KABUL — Gen. John. F. Campbell, commander of coalition forces in Afghanistan, arrived here 18 months ago expecting to be the U.S. military leader who would bring the war to a close. On Saturday, as he prepares to hand-off command to his successor, Campbell was instead promising that coalition forces “are here to stay.”
“Not only the U.S., but the whole international community, are now starting to talk about long-term commitment,” Campbell told reporters at what was billed as his last news conference before Army Lt. Gen. John W. “Mick” Nicholson Jr. takes over command of coalition forces in early March. “It ought to give confidence to the Afghan people and also send a message to the Taliban too: What they thought in 2015 — everyone is leaving, and they could wait us out, that is no longer the case here.”
Campbell’s remarks reflect just how much the Obama administration’s posture toward Afghanistan has changed over the past two years.
When Campbell began his tour in August 2014, Obama had already announced plans to reduce U.S. troop levels in Afghanistan to 9,800 by the start of last year.

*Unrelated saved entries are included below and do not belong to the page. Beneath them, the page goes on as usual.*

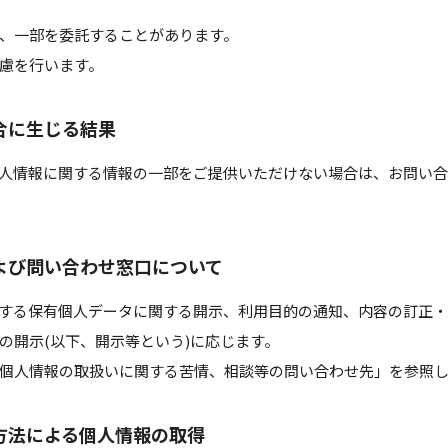
、一部を委託することがあります。
慮を行います。
合に生じる結果
人情報に関する情報の一部をご提供いただけない場合は、お問い
よび問い合わせ窓口について
する保有個人データに関する開示、利用目的の通知、内容の訂正
の開示(以下、開示等という)に応じます。
個人情報の取扱いに関する苦情、相談等の問い合わせ先」を参照
方法による個人情報の取得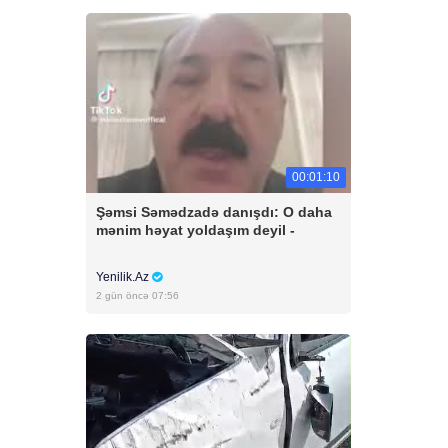
00:01:10
Şəmsi Səmədzadə danışdı: O daha
mənim həyat yoldaşım deyil -
Yenilik.Az
2 gün öncə 07:56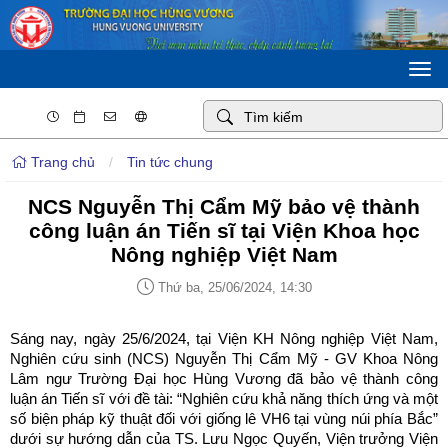
Togg
navi
Trang chủ
/
Tin tức chung
NCS Nguyễn Thị Cẩm Mỹ bảo vệ thành
công luận án Tiến sĩ tại Viện Khoa học
Nông nghiệp Việt Nam
Thứ ba, 25/06/2024, 14:30
Sáng nay, ngày 25/6/2024, tại Viện KH Nông nghiệp Việt Nam,
Nghiên cứu sinh (NCS) Nguyễn Thị Cẩm Mỹ - GV Khoa Nông
Lâm ngư Trường Đại học Hùng Vương đã bảo vệ thành công
luận án Tiến sĩ với đề tài: “Nghiên cứu khả năng thích ứng và một
số biện pháp kỹ thuật đối với giống lê VH6 tại vùng núi phía Bắc”
dưới sự hướng dẫn của TS. Lưu Ngọc Quyến, Viện trưởng Viện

The president then hoped to cut that number in half by the start of this year, paving the way for him to fulfill his 2008 campaign promise of withdrawing all U.S. troops before he leaves office in January.
But with the Taliban insurgency showing little sign of weakening and the Islamic State attempting to gain a foothold here, Obama abandoned those plans last year.

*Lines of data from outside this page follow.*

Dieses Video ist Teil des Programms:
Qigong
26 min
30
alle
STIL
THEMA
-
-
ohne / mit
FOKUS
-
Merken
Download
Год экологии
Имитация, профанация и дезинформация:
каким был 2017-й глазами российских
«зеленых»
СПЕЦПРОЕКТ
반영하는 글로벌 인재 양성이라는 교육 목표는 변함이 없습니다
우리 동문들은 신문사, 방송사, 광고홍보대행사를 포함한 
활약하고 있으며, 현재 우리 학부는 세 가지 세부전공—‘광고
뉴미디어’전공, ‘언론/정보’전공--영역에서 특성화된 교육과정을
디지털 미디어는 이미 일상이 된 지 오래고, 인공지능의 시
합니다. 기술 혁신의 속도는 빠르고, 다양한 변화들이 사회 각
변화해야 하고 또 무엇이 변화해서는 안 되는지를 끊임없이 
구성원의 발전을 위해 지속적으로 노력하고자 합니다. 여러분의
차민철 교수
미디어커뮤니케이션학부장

Obama is now keeping 9,800 U.S. troops in Afghanistan through the end of this year. Administration officials say Obama still plans to cut that number in half before his presidency ends, but many analysts believe he may leave that decision up to the next administration.
For now, however, the scope of U.S. military involvement in Afghanistan is once again broadening.
Obama gave Campbell, who also oversees U.S. counterterrorism efforts in Afghanistan, new authority last month to aggressively target Islamic State militants near the Afghanistan-Pakistan border through airstrikes and Special Forces operations.
Campbell said that authority was needed because the Islamic State hopes to use Afghanistan to plan and coordinate attacks on Europe and the United States. The Pentagon estimates there are only 1,000 to 3,000 Islamic State fighters in Afghanistan, but Campbell warned “they have the ability to recruit quite well, not only around the world, but inside Afghanistan.”
“How much is coming from Syria and Iraq? Hard to tell,” Campbell said. “But we do believe the senior leadership here in Afghanistan does communicate with [Islamic State leader Abu Bakr al-Baghdadi] in Iraq and Syria.”
But Campbell said coalition forces’ biggest task over the next year will be the mission to train the Afghan army for its continued battle against the Taliban.
Despite more than $35 billion in U.S. support over the past 15 years, the Afghan army struggled to repel a major Taliban offensive this past fall into Kunduz, a commercial hub in northern Afghanistan, taking days to regain control. The Taliban also made gains in several eastern and southern provinces last year.
To prepare for another “tough year,” Campbell said the coalition is sending several hundred additional advisers to Afghanistan’s volatile Helmand province, where some of the bloodiest battles of the 14-year war have been waged.
On Saturday morning, Taliban insurgents packed explosives into several stolen Afghan army Humvees and attacked Afghan forces in Helmand’s Sangin district, according to Campbell and local officials.
U.S. military officials say the challenge facing the Afghan army is compounded by still being 25,000 soldiers short of its targeted strength of 195,000. Recruitment is especially poor in Pashtun communities in Helmand and Kandahar provinces, raising concerns about a potentially destabilizing geographic imbalance within the military, officials said.
Campbell, who plans to retire after nearly 37 years in the army, declined to say whether his job in Afghanistan would have been easier if he had more troops. He also declined to speak about what recommendations he plans to give Nicholson, except to say that he would not be “bashful.”
Despite recent setbacks, however, Campbell remains optimistic the Afghan military will eventually bring stability to the country.
“The Taliban . . . are not 10-feet tall,” Campbell said. “They can be beaten.”